La presenza di un maggior numero di creature con situazioni più diversificate e magari la possibilità di sfruttarne la possessione anche durante i combattimenti avrebbe indubbiamente aggiunto una profondità notevolmente maggiore al gameplay. Non separare completamente le fasi con i nemici e quelle puzzle avrebbe garantito un salto di qualità non indifferente a un titolo che a tratti sembra accontentarsi della propria meccanica principale e di situazioni che troppo spesso danno la sensazione di essere troppo omogenee.
Buono il lavoro svolto sia a livello visivo sia per quanto riguarda l'audio. Lo stile utilizzato ci mette di fronte a quelle che sembrano a tutti gli effetti delle concept art in movimento e l'impatto complessivo si rivela piuttosto interessante, anche se i singoli modelli di creature e nemici non fanno di certo gridare al miracolo. Più che sufficiente il lavoro sulle musiche, che tra melodie solamente discrete e alcuni alti davvero importanti si rivelano in media piuttosto ben riuscite. Notevole, invece, il doppiaggio completamente in lingua inglese (localizzato in un italiano non sempre perfetto, ma comunque lodevole per una produzione indipendente).

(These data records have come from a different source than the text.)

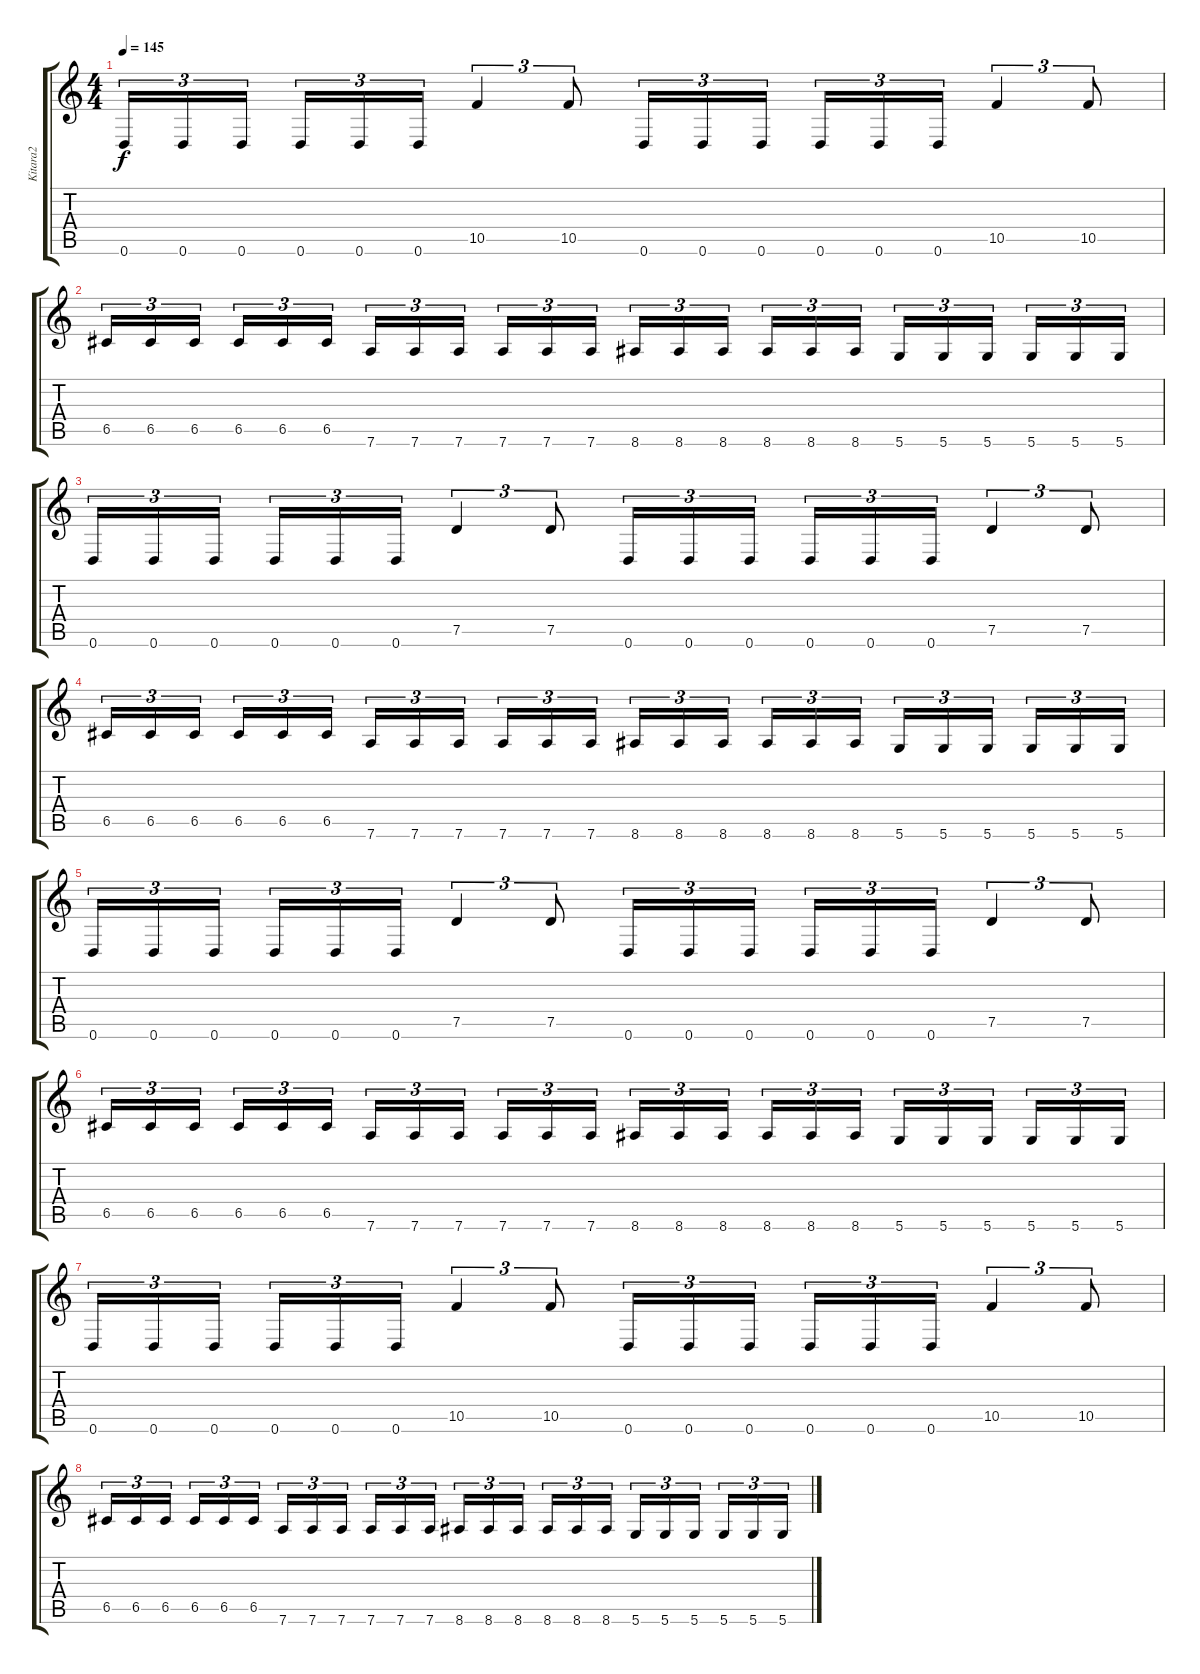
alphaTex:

\track ("Kitara2" "Kitara2") {instrument distortionguitar}
\staff {score tabs}
\tuning (D4 A3 F3 C3 G2 D2) {hide}
\ts (4 4)
\tempo 145
\clef g2
\ks c
0.6.16{tu (3 2) dy f} 0.6.16{tu (3 2)} 0.6.16{tu (3 2)} 0.6.16{tu (3 2)} 0.6.16{tu (3 2)} 0.6.16{tu (3 2)} 10.5.4{tu (3 2)} 10.5.8{tu (3 2)} 0.6.16{tu (3 2)} 0.6.16{tu (3 2)} 0.6.16{tu (3 2)} 0.6.16{tu (3 2)} 0.6.16{tu (3 2)} 0.6.16{tu (3 2)} 10.5.4{tu (3 2)} 10.5.8{tu (3 2)} |
6.5.16{tu (3 2)} 6.5.16{tu (3 2)} 6.5.16{tu (3 2)} 6.5.16{tu (3 2)} 6.5.16{tu (3 2)} 6.5.16{tu (3 2)} 7.6.16{tu (3 2)} 7.6.16{tu (3 2)} 7.6.16{tu (3 2)} 7.6.16{tu (3 2)} 7.6.16{tu (3 2)} 7.6.16{tu (3 2)} 8.6.16{tu (3 2)} 8.6.16{tu (3 2)} 8.6.16{tu (3 2)} 8.6.16{tu (3 2)} 8.6.16{tu (3 2)} 8.6.16{tu (3 2)} 5.6.16{tu (3 2)} 5.6.16{tu (3 2)} 5.6.16{tu (3 2)} 5.6.16{tu (3 2)} 5.6.16{tu (3 2)} 5.6.16{tu (3 2)} |
0.6.16{tu (3 2)} 0.6.16{tu (3 2)} 0.6.16{tu (3 2)} 0.6.16{tu (3 2)} 0.6.16{tu (3 2)} 0.6.16{tu (3 2)} 7.5.4{tu (3 2)} 7.5.8{tu (3 2)} 0.6.16{tu (3 2)} 0.6.16{tu (3 2)} 0.6.16{tu (3 2)} 0.6.16{tu (3 2)} 0.6.16{tu (3 2)} 0.6.16{tu (3 2)} 7.5.4{tu (3 2)} 7.5.8{tu (3 2)} |
6.5.16{tu (3 2)} 6.5.16{tu (3 2)} 6.5.16{tu (3 2)} 6.5.16{tu (3 2)} 6.5.16{tu (3 2)} 6.5.16{tu (3 2)} 7.6.16{tu (3 2)} 7.6.16{tu (3 2)} 7.6.16{tu (3 2)} 7.6.16{tu (3 2)} 7.6.16{tu (3 2)} 7.6.16{tu (3 2)} 8.6.16{tu (3 2)} 8.6.16{tu (3 2)} 8.6.16{tu (3 2)} 8.6.16{tu (3 2)} 8.6.16{tu (3 2)} 8.6.16{tu (3 2)} 5.6.16{tu (3 2)} 5.6.16{tu (3 2)} 5.6.16{tu (3 2)} 5.6.16{tu (3 2)} 5.6.16{tu (3 2)} 5.6.16{tu (3 2)} |
0.6.16{tu (3 2)} 0.6.16{tu (3 2)} 0.6.16{tu (3 2)} 0.6.16{tu (3 2)} 0.6.16{tu (3 2)} 0.6.16{tu (3 2)} 7.5.4{tu (3 2)} 7.5.8{tu (3 2)} 0.6.16{tu (3 2)} 0.6.16{tu (3 2)} 0.6.16{tu (3 2)} 0.6.16{tu (3 2)} 0.6.16{tu (3 2)} 0.6.16{tu (3 2)} 7.5.4{tu (3 2)} 7.5.8{tu (3 2)} |
6.5.16{tu (3 2)} 6.5.16{tu (3 2)} 6.5.16{tu (3 2)} 6.5.16{tu (3 2)} 6.5.16{tu (3 2)} 6.5.16{tu (3 2)} 7.6.16{tu (3 2)} 7.6.16{tu (3 2)} 7.6.16{tu (3 2)} 7.6.16{tu (3 2)} 7.6.16{tu (3 2)} 7.6.16{tu (3 2)} 8.6.16{tu (3 2)} 8.6.16{tu (3 2)} 8.6.16{tu (3 2)} 8.6.16{tu (3 2)} 8.6.16{tu (3 2)} 8.6.16{tu (3 2)} 5.6.16{tu (3 2)} 5.6.16{tu (3 2)} 5.6.16{tu (3 2)} 5.6.16{tu (3 2)} 5.6.16{tu (3 2)} 5.6.16{tu (3 2)} |
0.6.16{tu (3 2)} 0.6.16{tu (3 2)} 0.6.16{tu (3 2)} 0.6.16{tu (3 2)} 0.6.16{tu (3 2)} 0.6.16{tu (3 2)} 10.5.4{tu (3 2)} 10.5.8{tu (3 2)} 0.6.16{tu (3 2)} 0.6.16{tu (3 2)} 0.6.16{tu (3 2)} 0.6.16{tu (3 2)} 0.6.16{tu (3 2)} 0.6.16{tu (3 2)} 10.5.4{tu (3 2)} 10.5.8{tu (3 2)} |
6.5.16{tu (3 2)} 6.5.16{tu (3 2)} 6.5.16{tu (3 2)} 6.5.16{tu (3 2)} 6.5.16{tu (3 2)} 6.5.16{tu (3 2)} 7.6.16{tu (3 2)} 7.6.16{tu (3 2)} 7.6.16{tu (3 2)} 7.6.16{tu (3 2)} 7.6.16{tu (3 2)} 7.6.16{tu (3 2)} 8.6.16{tu (3 2)} 8.6.16{tu (3 2)} 8.6.16{tu (3 2)} 8.6.16{tu (3 2)} 8.6.16{tu (3 2)} 8.6.16{tu (3 2)} 5.6.16{tu (3 2)} 5.6.16{tu (3 2)} 5.6.16{tu (3 2)} 5.6.16{tu (3 2)} 5.6.16{tu (3 2)} 5.6.16{tu (3 2)}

La dimostrazione lampante che un concept azzeccato non basta per dare vita a un capolavoro? Peregrin dà effettivamente la sensazione di essere almeno in parte un'occasione persa, uno dei più classici "ha talento ma non si applica". L'idea di basare l'intera avventura della giovane Abi sulla possibilità di possedere creature e nemici per risolvere rispettivamente enigmi e combattimenti è assolutamente vincente, ma non sempre realizzata al meglio. Manca quella complessità in più che avrebbe permesso al lavoro di Domino Digital di andare oltre la natura di "semplice" buon gioco.
Così com'è, l'avventura vissuta in circa 4 ore di gioco non è di certo da bocciare o da dimenticare. La storia di questa particolare versione dell'umanità si basa su una mitologia realizzata con una certa cura e chi ama i puzzle-game ed è alla ricerca di un titolo diverso dal solito troverà sicuramente pane per i propri denti e l'occasione per sperimentare una meccanica diversa dal solito seppur imperfetta nell'esecuzione.

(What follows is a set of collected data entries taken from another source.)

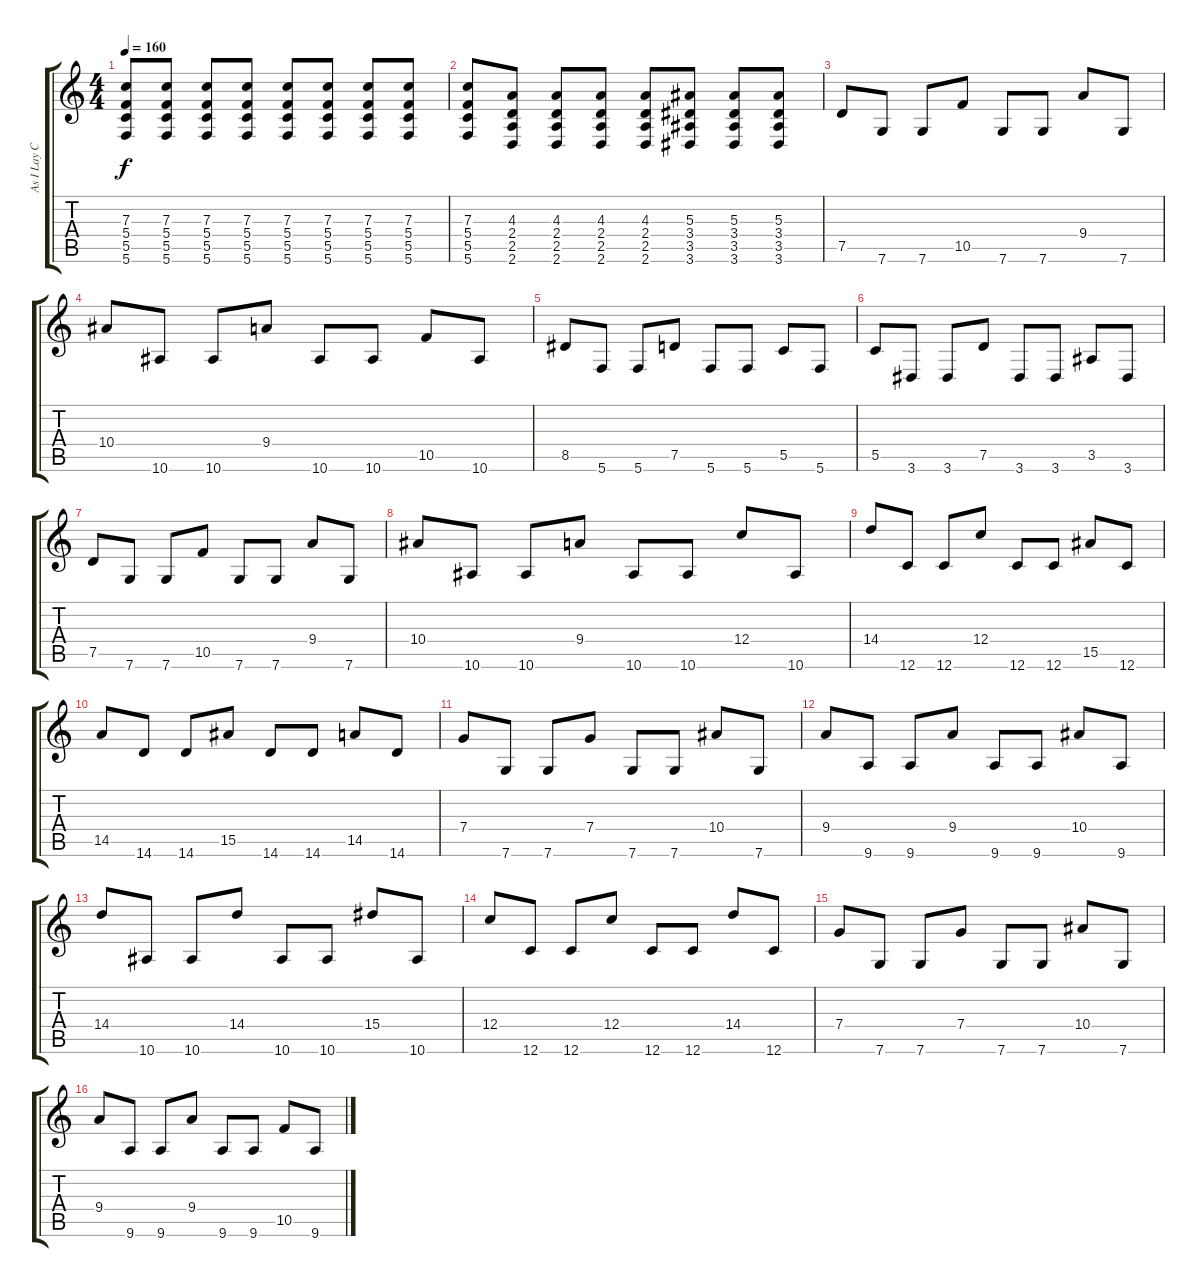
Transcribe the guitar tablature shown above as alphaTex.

\track ("As I Lay Curtis" "As I Lay C") {instrument overdrivenguitar}
\staff {score tabs}
\tuning (D4 A3 F3 C3 G2 C2) {hide}
\ts (4 4)
\tempo 160
\clef g2
\ks c
(7.3 5.4 5.5 5.6).8{dy f} (7.3 5.4 5.5 5.6).8 (7.3 5.4 5.5 5.6).8 (7.3 5.4 5.5 5.6).8 (7.3 5.4 5.5 5.6).8 (7.3 5.4 5.5 5.6).8 (7.3 5.4 5.5 5.6).8 (7.3 5.4 5.5 5.6).8 |
(7.3 5.4 5.5 5.6).8 (4.3 2.4 2.5 2.6).8 (4.3 2.4 2.5 2.6).8 (4.3 2.4 2.5 2.6).8 (4.3 2.4 2.5 2.6).8 (5.3 3.4 3.5 3.6).8 (5.3 3.4 3.5 3.6).8 (5.3 3.4 3.5 3.6).8 |
7.5.8 7.6.8 7.6.8 10.5.8 7.6.8 7.6.8 9.4.8 7.6.8 |
10.4.8 10.6.8 10.6.8 9.4.8 10.6.8 10.6.8 10.5.8 10.6.8 |
8.5.8 5.6.8 5.6.8 7.5.8 5.6.8 5.6.8 5.5.8 5.6.8 |
5.5.8 3.6.8 3.6.8 7.5.8 3.6.8 3.6.8 3.5.8 3.6.8 |
7.5.8 7.6.8 7.6.8 10.5.8 7.6.8 7.6.8 9.4.8 7.6.8 |
10.4.8 10.6.8 10.6.8 9.4.8 10.6.8 10.6.8 12.4.8 10.6.8 |
14.4.8 12.6.8 12.6.8 12.4.8 12.6.8 12.6.8 15.5.8 12.6.8 |
14.5.8 14.6.8 14.6.8 15.5.8 14.6.8 14.6.8 14.5.8 14.6.8 |
7.4.8 7.6.8 7.6.8 7.4.8 7.6.8 7.6.8 10.4.8 7.6.8 |
9.4.8 9.6.8 9.6.8 9.4.8 9.6.8 9.6.8 10.4.8 9.6.8 |
14.4.8 10.6.8 10.6.8 14.4.8 10.6.8 10.6.8 15.4.8 10.6.8 |
12.4.8 12.6.8 12.6.8 12.4.8 12.6.8 12.6.8 14.4.8 12.6.8 |
7.4.8 7.6.8 7.6.8 7.4.8 7.6.8 7.6.8 10.4.8 7.6.8 |
9.4.8 9.6.8 9.6.8 9.4.8 9.6.8 9.6.8 10.5.8 9.6.8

Questi ragazzi hanno comunque parecchie frecce al loro arco e il potenziale per fare il salto di qualità definitivo. Peregrin rimane una curiosa favola tutta da scoprire, una parabola sulla presunzione e sulla scelleratezza dell'umanità, troppo spesso irrispettosa nei confronti di forze decisamente superiori e di tutto ciò che la circonda. Un tema quanto mai attuale e delicato perché, in fondo, il fantasioso mondo tratteggiato in questo videogioco non è troppo lontano dal rispecchiare ciò che siamo attualmente.